Every year there are more and more incursions into Australia's ecosystems that will reduce our agricultural productivity at a time we need to be maximising our productivity. That is the biggest challenge for agriculture, as I said at the start. We need to lift our agricultural productivity. We cannot do it in the same way we have done it in the past. We cannot clear more land. There is no more water for irrigation. We are faced with an oil crisis and we have to get off petrochemical fertilisers. How are we going to lift our productivity? We are going to need massive research and development. What we do not need are additional costs on growers and producers around the country because they have to manage incursions of disease that they ought not to have been confronted with in the first place.

So I have a good deal of sympathy for what Senator Xenophon has put on the table. I note with interest that Senator Colbeck did not mention that the shadow minister for agriculture, Mr Cobb, had a private member's bill in the lower house which was practically the same as Senator Xenophon's—the ability to disallow. He went to several districts around Australia, waving the private member's bill and saying that the coalition would do this and that to stop the import of apples from New Zealand. When it came to it in the House of Representatives, Mr Cobb was given the opportunity to speak to the bill and move it. He did not do so, saying instead that he would go to New Zealand to have a look, when in fact many coalition members of parliament and senators had already been to New Zealand.

The issue here and what is really weighing on people's minds is: how do you weigh up Australia's national interest and how do you weigh up our obligations under the World Trade Organisation rules? The accusation of course always is that Australia is using its concerns about quarantine—our sanitary and phytosanitary measures—as non-trade tariff barriers. That is the accusation and that is one of the criticisms here—that what Senator Xenophon is trying to do is to add a political step which will give other countries a greater reason to say that we are putting politics ahead of the science and therefore undermining our credibility in markets. Of course this goes both ways. Other countries can then say that they will not take Australian product if we start this. So you can see that there is potential for a trade war, with other countries joining in and so on, if this were to proceed. The Australian Greens cannot support this legislation either, for the reason that I am just outlining.

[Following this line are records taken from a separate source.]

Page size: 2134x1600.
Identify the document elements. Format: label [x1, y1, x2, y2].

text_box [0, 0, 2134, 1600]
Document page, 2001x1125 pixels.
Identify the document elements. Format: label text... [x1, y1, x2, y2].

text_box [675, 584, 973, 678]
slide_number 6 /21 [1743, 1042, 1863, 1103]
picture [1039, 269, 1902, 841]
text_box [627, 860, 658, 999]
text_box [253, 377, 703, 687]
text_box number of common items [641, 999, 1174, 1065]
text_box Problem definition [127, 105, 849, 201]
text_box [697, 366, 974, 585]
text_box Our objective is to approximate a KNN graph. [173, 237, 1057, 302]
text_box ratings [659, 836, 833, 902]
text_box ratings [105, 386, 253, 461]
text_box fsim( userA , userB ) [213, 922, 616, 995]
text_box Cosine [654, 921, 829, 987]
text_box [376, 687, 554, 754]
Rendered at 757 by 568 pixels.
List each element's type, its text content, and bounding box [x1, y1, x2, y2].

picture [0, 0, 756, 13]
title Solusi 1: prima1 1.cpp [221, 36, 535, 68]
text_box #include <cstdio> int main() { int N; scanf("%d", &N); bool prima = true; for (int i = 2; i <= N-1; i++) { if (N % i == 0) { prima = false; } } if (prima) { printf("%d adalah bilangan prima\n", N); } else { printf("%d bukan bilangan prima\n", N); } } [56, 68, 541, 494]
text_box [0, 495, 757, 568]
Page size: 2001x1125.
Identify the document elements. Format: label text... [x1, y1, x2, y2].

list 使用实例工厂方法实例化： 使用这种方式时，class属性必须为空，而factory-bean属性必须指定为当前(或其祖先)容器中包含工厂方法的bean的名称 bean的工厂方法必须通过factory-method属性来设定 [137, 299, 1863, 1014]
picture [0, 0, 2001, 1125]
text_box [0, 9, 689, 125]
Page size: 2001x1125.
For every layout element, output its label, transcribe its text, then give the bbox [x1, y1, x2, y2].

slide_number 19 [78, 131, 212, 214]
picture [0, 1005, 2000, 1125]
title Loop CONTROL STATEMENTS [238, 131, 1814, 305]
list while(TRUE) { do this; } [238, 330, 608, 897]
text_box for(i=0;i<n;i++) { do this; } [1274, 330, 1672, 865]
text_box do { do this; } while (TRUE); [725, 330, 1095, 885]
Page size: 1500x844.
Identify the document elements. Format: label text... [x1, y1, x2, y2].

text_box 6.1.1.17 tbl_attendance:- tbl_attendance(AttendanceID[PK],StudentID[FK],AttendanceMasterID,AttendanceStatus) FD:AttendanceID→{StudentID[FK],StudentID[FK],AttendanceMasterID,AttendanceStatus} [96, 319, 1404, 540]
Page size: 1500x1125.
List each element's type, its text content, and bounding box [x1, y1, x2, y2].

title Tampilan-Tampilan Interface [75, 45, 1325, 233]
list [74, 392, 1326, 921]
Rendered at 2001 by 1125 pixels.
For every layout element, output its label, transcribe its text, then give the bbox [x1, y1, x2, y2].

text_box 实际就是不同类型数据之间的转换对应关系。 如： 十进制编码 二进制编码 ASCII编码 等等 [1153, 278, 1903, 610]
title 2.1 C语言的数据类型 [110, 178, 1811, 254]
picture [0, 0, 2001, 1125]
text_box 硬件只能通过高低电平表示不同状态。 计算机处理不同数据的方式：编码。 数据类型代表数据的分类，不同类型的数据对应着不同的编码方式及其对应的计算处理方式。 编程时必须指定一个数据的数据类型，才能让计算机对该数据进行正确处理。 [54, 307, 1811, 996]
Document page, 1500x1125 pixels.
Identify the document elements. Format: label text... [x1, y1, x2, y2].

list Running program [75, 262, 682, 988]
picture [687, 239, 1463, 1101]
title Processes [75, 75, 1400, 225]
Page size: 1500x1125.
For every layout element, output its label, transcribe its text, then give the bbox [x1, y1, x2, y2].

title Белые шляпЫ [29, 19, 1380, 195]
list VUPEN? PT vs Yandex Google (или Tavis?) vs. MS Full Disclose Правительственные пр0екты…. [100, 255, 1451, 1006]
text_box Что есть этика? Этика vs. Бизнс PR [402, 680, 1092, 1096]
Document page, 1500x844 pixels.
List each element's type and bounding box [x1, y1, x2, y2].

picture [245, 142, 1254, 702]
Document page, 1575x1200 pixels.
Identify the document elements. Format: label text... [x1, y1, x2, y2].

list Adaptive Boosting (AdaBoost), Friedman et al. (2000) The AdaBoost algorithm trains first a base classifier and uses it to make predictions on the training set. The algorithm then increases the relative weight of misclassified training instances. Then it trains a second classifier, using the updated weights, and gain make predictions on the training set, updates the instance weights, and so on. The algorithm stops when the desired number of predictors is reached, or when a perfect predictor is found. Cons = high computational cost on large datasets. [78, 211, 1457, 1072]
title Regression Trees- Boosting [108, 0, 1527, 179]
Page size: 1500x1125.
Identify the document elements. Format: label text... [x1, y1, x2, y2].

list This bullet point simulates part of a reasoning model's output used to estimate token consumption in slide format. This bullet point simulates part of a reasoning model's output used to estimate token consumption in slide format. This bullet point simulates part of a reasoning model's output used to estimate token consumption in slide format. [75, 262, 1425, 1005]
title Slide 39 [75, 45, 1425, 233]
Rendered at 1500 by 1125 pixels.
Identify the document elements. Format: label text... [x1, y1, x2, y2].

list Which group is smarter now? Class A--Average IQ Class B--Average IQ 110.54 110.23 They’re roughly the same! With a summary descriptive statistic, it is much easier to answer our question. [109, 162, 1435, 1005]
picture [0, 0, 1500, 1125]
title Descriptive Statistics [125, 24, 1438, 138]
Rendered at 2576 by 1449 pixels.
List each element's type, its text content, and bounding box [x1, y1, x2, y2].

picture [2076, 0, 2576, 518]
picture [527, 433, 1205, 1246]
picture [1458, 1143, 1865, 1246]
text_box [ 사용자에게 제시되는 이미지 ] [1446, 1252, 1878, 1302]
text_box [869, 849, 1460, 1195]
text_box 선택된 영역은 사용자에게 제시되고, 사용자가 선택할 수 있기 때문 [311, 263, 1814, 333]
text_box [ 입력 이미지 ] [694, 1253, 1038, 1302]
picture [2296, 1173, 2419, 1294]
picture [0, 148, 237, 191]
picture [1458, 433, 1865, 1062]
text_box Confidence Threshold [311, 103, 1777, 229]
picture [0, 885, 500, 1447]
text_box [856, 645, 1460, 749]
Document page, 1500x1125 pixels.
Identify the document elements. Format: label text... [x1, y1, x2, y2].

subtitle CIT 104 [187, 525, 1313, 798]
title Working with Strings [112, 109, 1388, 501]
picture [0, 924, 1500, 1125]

We think Australia rushes into way too many free trade agreements and we think it is time that we absolutely lifted the scientific and R&D effort that goes into biosecurity and quarantine in Australia. We cannot tolerate these continuing failures in our own bureaucracy. On the Asian honey bees, Biosecurity Australia have provided no scientific evidence whatsoever that the Asian honey bee cannot be eradicated in Australia. They have said it cannot be but they have not gone up to Cairns and collected the data, and they have not supported the on-ground effort around Cairns. They say that it cannot be done. The scientists say that they do not know whether it can be done or not but we should try because of the consequences. That is what the Greens have been saying—go up there and get the evidence. It is not just the Greens saying this; it was a tripartite agreement from this parliament. The government, the coalition and the Greens in the Senate committee all said, 'Go and get the evidence.' And they did not. I think Biosecurity Australia are absolutely remiss in utterly refusing to give effect to what the Senate committee unanimously asked them to do—that is, to go and get the evidence. So I have grave concerns.